В середине ноября, сидя на бальзамической пихте в Мэне, где я иногда проводил по несколько часов, я снова мог восхищаться чудесными мхами. Прямо возле меня на ветви, где я пристроился, я нашел как минимум три вида этих растений, которые местами переплелись с лишайником, тоже трех видов. И мхами, и лишайниками густо поросла каждая ветка, в том числе на соседних деревьях. Землю внизу усыпали уже бурые опавшие листья, но камни среди них сияли яркими зелеными подушками мха там, где было повлажнее, и пятнами лишайника на более сухих и открытых участках.
Лишайники с веток сохли так же быстро, как мох. С такой же скоростью они вновь набирали воду и на вид становились яркими, как весной или осенью, когда они всегда влажные. Конечно, впитывающие свойства мха хорошо известны, северные народы традиционно использовали сфагновый мох как материал для подгузников. На случай, если какие-то микробы попытаются атаковать лишайник в его полунеживом состоянии, его защищают несколько веществ, действующих как антибиотики. Лишайник – это симбиоз гриба и водоросли, где водоросль снабжает гриб углеводами, а тот дает водоросли минералы и обеспечивает ее пристанищем. Лето показало мне множество обыкновенных чудес, которые я раньше видел, но не замечал. Они напомнили мне о воскресающем папоротнике из Намиба, но в той же пустыне есть еще одно растение, двулистная вельвичия удивительная (Welwitschia mirabilis), единственная в своем роде.

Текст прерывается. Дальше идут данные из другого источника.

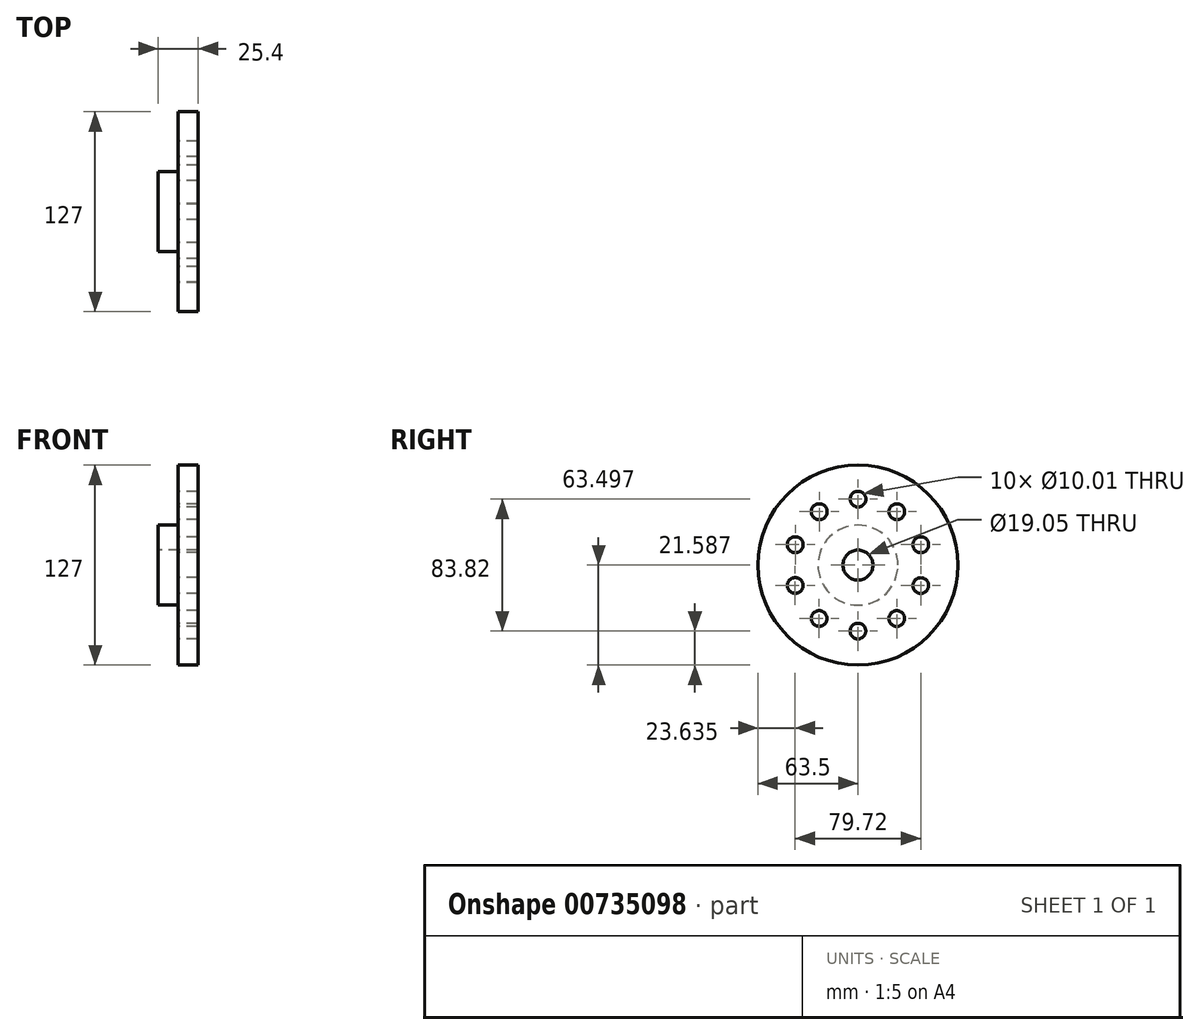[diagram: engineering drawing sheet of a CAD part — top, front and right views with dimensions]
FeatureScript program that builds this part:
annotation { "Feature Type Name" : "Feature", "Feature Type Description" : "" }
export const myFeature = defineFeature(function(context is Context, id is Id, definition is map)
    precondition{}
    {
        {
            var Q0;
            Q0=qCreatedBy(makeId("Front.planeOp"),FACE);
            var sketch = newSketch(context, id + "F0", { "sketchPlane" : qUnion([Q0])});
            skLineSegment(sketch, "E0", {"start": v(-25.15, 29.47) * mm, "end": v(-12.45, 29.47) * mm});
            skLineSegment(sketch, "E1", {"start": v(-12.45, 29.47) * mm, "end": v(-12.45, -24.5) * mm});
            skLineSegment(sketch, "E2", {"start": v(-12.45, -24.5) * mm, "end": v(-37.85, -24.5) * mm});
            skLineSegment(sketch, "E3", {"start": v(-37.85, -24.5) * mm, "end": v(-37.85, -8.63) * mm});
            skLineSegment(sketch, "E4", {"start": v(-37.85, -8.63) * mm, "end": v(-25.15, -8.63) * mm});
            skLineSegment(sketch, "E5", {"start": v(-25.15, -8.63) * mm, "end": v(-25.15, 29.47) * mm});
            skLineSegment(sketch, "E6", {"start": v(-74.45, -34.03) * mm, "end": v(16.18, -34.03) * mm, "construction": true});
            skSolve(sketch);
        }
        {
            var Q0;
            Q0=qSketchRegion(id+"F0",true);
            var Q1;
            Q1=sQuery(id+"F0.wireOp",EDGE,"E6");
            revolve(context, id + "F1", {"entities" : qUnion([Q0]), "axis" : qUnion([Q1]), "revolveType" : RevolveType.FULL});
        }
        {
            var Q0;
            Q0=makeQuery(id+"F1.opRevolve","SWEPT_FACE",FACE,{"disambiguationData":[OSD([sQuery(id+"F0.wireOp",EDGE,"E5")])]});
            var sketch = newSketch(context, id + "F2", { "sketchPlane" : qUnion([Q0])});
            skCircle(sketch, "E7", {"center": v(0, -34.03) * mm, "radius": 41.91 * mm, "construction": true});
            skCircle(sketch, "E8", {"center": v(0, 7.88) * mm, "radius": 5 * mm});
            skCircle(sketch, "E9", {"center": v(24.63, -0.12) * mm, "radius": 5 * mm});
            skCircle(sketch, "E10", {"center": v(39.85, -21.07) * mm, "radius": 5 * mm});
            skCircle(sketch, "E11", {"center": v(39.87, -46.96) * mm, "radius": 5 * mm});
            skCircle(sketch, "E12", {"center": v(24.66, -67.92) * mm, "radius": 5 * mm});
            skCircle(sketch, "E13", {"center": v(-24.6, -67.96) * mm, "radius": 5 * mm});
            skCircle(sketch, "E14", {"center": v(0.03, -75.94) * mm, "radius": 5 * mm});
            skCircle(sketch, "E15", {"center": v(-39.84, -47.03) * mm, "radius": 5 * mm});
            skCircle(sketch, "E16", {"center": v(-39.85, -21.07) * mm, "radius": 5 * mm});
            skCircle(sketch, "E17", {"center": v(-24.63, -0.12) * mm, "radius": 5 * mm});
            skLineSegment(sketch, "E18", {"start": v(0, -34.03) * mm, "end": v(41.91, -34.03) * mm});
            skSolve(sketch);
        }
        {
            var Q0;
            Q0=qSketchRegion(id+"F2",true);
            extrude(context, id + "F3", {"entities" : qUnion([Q0]), "operationType" : NewBodyOperationType.REMOVE, "oppositeDirection" : true, "depth" : 25.4 * mm, "offsetDistance" : 25.4 * mm});
        }
    });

Вельвичия названа в честь Фридриха Мартина Йозефа Вельвича, австрийского медика, натуралиста и коллекционера, который первым нашел ее в Анголе 3 сентября 1859 года, того самого года, когда Чарльз Дарвин опубликовал «Происхождение видов путем естественного отбора». Вельвичия не похожа ни на какие другие растения, ее эволюционное происхождение остается загадкой. Это единственный представитель своего рода и единственный вид в своем растительном семействе. Его латинское название, mirabilis, означает «уникальное» или «удивительное». Африканеры из Южной Африки также называют его Tweedlaarkanniedood (буквально «двулистное-не-может-умереть»). Это растение физиологически радикально отличается от всех остальных пустынных растений; два его крупных листа всегда остаются зелеными и обводненными, и оно может жить больше 1000 и даже, возможно, 2000 лет.